In the 1980s, after reading stinging reviews of a stage performance she had given, Rigg was inspired to compile the worst theatrical reviews she could find into a tongue-in-cheek (and best-selling) compilation, entitled “No Turn Unstoned”. In 1981 she appeared in a Yorkshire Television production of Hedda Gabler in the title role. In 1982 she received acclaim for her performance as Arlena Stuart Marshall in the film adaptation of Agatha Christie's “Evil Under the Sun”. In 1984, she appeared in a public television production of “King Lear”, starring Sir Laurence Olivier in the title role, as Regan, the king's treacherous second daughter. In 1985 she costarred with Denholm Elliot in a BBC production of "Bleak House", a novel by Charles Dickens. In 1988, she played the Wicked Queen in the Cannon adaptation of “Snow White”. In 1989, she played Helena Vesey in “Mother Love” for the BBC; her portrayal of an obsessive mother who was prepared to do anything, even murder, to keep control of her son won Diana the 1989 BAFTA for best actress.
In the 1990s, she had triumphs with roles at the Almeida Theatre in Islington, including “Medea” in 1993 (for which she received the Best Actress Tony Award), “Mother Courage” in 1995 and “Who's Afraid of Virginia Woolf?” in 1996. On television she has appeared as Mrs. Danvers in “Rebecca” (winning an Emmy Award in the process), as well as the mother-in-law in the PBS production “Moll Flanders”, and as the amateur detective Mrs. Bradley in “The Mrs Bradley Mysteries”.

Given information:
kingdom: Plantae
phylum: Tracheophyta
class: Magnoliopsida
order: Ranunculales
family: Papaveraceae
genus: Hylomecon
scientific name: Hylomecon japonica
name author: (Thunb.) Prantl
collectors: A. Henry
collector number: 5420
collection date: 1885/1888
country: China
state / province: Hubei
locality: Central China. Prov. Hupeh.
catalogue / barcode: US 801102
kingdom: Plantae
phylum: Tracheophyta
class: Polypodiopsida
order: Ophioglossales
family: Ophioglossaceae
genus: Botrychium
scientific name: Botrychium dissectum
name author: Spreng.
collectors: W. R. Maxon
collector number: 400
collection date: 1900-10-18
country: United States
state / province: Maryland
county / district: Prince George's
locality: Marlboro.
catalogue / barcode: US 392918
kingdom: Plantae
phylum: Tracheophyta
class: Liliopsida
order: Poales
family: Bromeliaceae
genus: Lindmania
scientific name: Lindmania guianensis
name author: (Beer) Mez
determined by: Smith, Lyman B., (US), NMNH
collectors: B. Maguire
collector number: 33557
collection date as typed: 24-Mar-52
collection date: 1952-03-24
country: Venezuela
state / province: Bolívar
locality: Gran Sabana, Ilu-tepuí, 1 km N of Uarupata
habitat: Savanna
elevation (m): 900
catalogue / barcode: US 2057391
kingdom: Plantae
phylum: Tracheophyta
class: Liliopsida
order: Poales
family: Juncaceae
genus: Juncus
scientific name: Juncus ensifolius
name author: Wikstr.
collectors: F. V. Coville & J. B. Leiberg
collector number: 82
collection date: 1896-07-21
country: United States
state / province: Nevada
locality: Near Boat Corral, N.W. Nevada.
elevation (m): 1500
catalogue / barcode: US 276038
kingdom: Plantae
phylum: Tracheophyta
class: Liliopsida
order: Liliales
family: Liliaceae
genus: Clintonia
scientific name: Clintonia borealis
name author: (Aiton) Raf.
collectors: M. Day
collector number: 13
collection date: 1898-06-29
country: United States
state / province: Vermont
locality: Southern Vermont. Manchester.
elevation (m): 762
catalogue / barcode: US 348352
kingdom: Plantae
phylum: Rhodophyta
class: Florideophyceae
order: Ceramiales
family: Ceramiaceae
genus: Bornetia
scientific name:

To-do list:
A. Transcribe the passage on Diana Rigg's career in full, word for word.
B. In the records, write out only the lines from the line with "habitat: Savanna" up to and including the line with "collectors: M. Day". Swap "collector number" for "collector no." and leave everything else unchanged.

Solutions to the tasks:
A.
In the 1980s, after reading stinging reviews of a stage performance she had given, Rigg was inspired to compile the worst theatrical reviews she could find into a tongue-in-cheek (and best-selling) compilation, entitled “No Turn Unstoned”. In 1981 she appeared in a Yorkshire Television production of Hedda Gabler in the title role. In 1982 she received acclaim for her performance as Arlena Stuart Marshall in the film adaptation of Agatha Christie's “Evil Under the Sun”. In 1984, she appeared in a public television production of “King Lear”, starring Sir Laurence Olivier in the title role, as Regan, the king's treacherous second daughter. In 1985 she costarred with Denholm Elliot in a BBC production of "Bleak House", a novel by Charles Dickens. In 1988, she played the Wicked Queen in the Cannon adaptation of “Snow White”. In 1989, she played Helena Vesey in “Mother Love” for the BBC; her portrayal of an obsessive mother who was prepared to do anything, even murder, to keep control of her son won Diana the 1989 BAFTA for best actress.
In the 1990s, she had triumphs with roles at the Almeida Theatre in Islington, including “Medea” in 1993 (for which she received the Best Actress Tony Award), “Mother Courage” in 1995 and “Who's Afraid of Virginia Woolf?” in 1996. On television she has appeared as Mrs. Danvers in “Rebecca” (winning an Emmy Award in the process), as well as the mother-in-law in the PBS production “Moll Flanders”, and as the amateur detective Mrs. Bradley in “The Mrs Bradley Mysteries”.

B.
habitat: Savanna
elevation (m): 900
catalogue / barcode: US 2057391
kingdom: Plantae
phylum: Tracheophyta
class: Liliopsida
order: Poales
family: Juncaceae
genus: Juncus
scientific name: Juncus ensifolius
name author: Wikstr.
collectors: F. V. Coville & J. B. Leiberg
collector no.: 82
collection date: 1896-07-21
country: United States
state / province: Nevada
locality: Near Boat Corral, N.W. Nevada.
elevation (m): 1500
catalogue / barcode: US 276038
kingdom: Plantae
phylum: Tracheophyta
class: Liliopsida
order: Liliales
family: Liliaceae
genus: Clintonia
scientific name: Clintonia borealis
name author: (Aiton) Raf.
collectors: M. Day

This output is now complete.